I am working on Elastic Stack with Mysql. everything is working fine like logstash taking data from mysql database and sending it to elasticsearch and when new entries entered in mysql data then to update elasticsearch automatically i am using parameter: Schedule but in this case logstash is checking continuously for new data from it's terminal that is my main concern.

input {

  jdbc { 
    jdbc_connection_string => "jdbc:mysql://localhost:3306/testdb"
    # The user we wish to execute our statement as
    jdbc_user => "root"
    jdbc_password => ""
    # The path to our downloaded jdbc driver
    jdbc_driver_library => "/home/Downloads/mysql-connector-java-5.1.38.jar"
    jdbc_driver_class => "com.mysql.jdbc.Driver"
    #run logstash at an interval of on minute
    schedule => "*/15 * * * *"
    use_column_value => true
    tracking_column => 'EVENT_TIME_OCCURRENCE_FIELD'
    # our query
    statement => "SELECT * FROM brainplay WHERE EVENT_TIME_OCCURRENCE_FIELD > :sql_last_value"
    }

  }
output {
  stdout { codec => json_lines }
  elasticsearch {
  "hosts" => "localhost:9200"
  "index" => "test-migrate"
  "document_type" => "data"
  "document_id"   => "%{personid}"
  }
}

But if data is large Logstash will check for new entries in entire data without any stopping point then this will reduce scalability and consume more power.
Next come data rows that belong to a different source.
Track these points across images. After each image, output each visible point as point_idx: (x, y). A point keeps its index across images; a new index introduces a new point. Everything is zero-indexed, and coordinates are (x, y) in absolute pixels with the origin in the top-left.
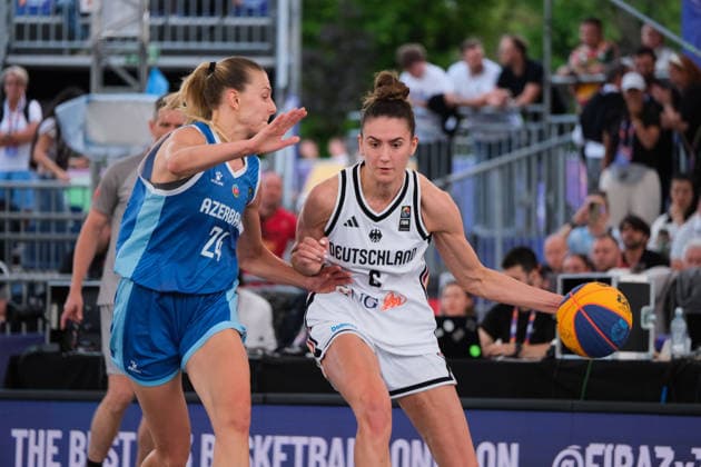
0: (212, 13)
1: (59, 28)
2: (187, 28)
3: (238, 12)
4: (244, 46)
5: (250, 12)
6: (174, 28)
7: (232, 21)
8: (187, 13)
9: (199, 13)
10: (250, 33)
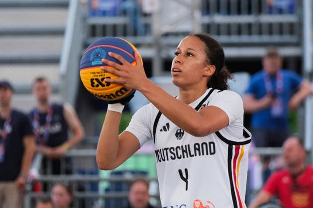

Is there any other method or any webhook like when new data is entered into database then mysql will notify Logstash only for new data or Logstash will check for only new entries, Please help

ankitkhandelwal185
  • 1,023
  • 1
  • 15
  • 24

1 Answers1

0

You can either use sql_last_start parameter in your query with any timestamp field (assuming that there is a timestamp field like last_updated).

For example, your query could be like,

WHERE last_updated >= :sql_last_start

From this answer,

For example, the first time you run this sql_last_start will be 1970-01-01 00:00:00 and you'll get all rows. The second run sql_last_start will be (for example) 2015-12-03 10:55:00 and the query will return all rows with a timestamp newer than that.

or you can read this answer on using :sql_last_value

WHERE last_updated > :sql_last_value
Sufiyan Ghori
  • 18,164
  • 14
  • 82
  • 110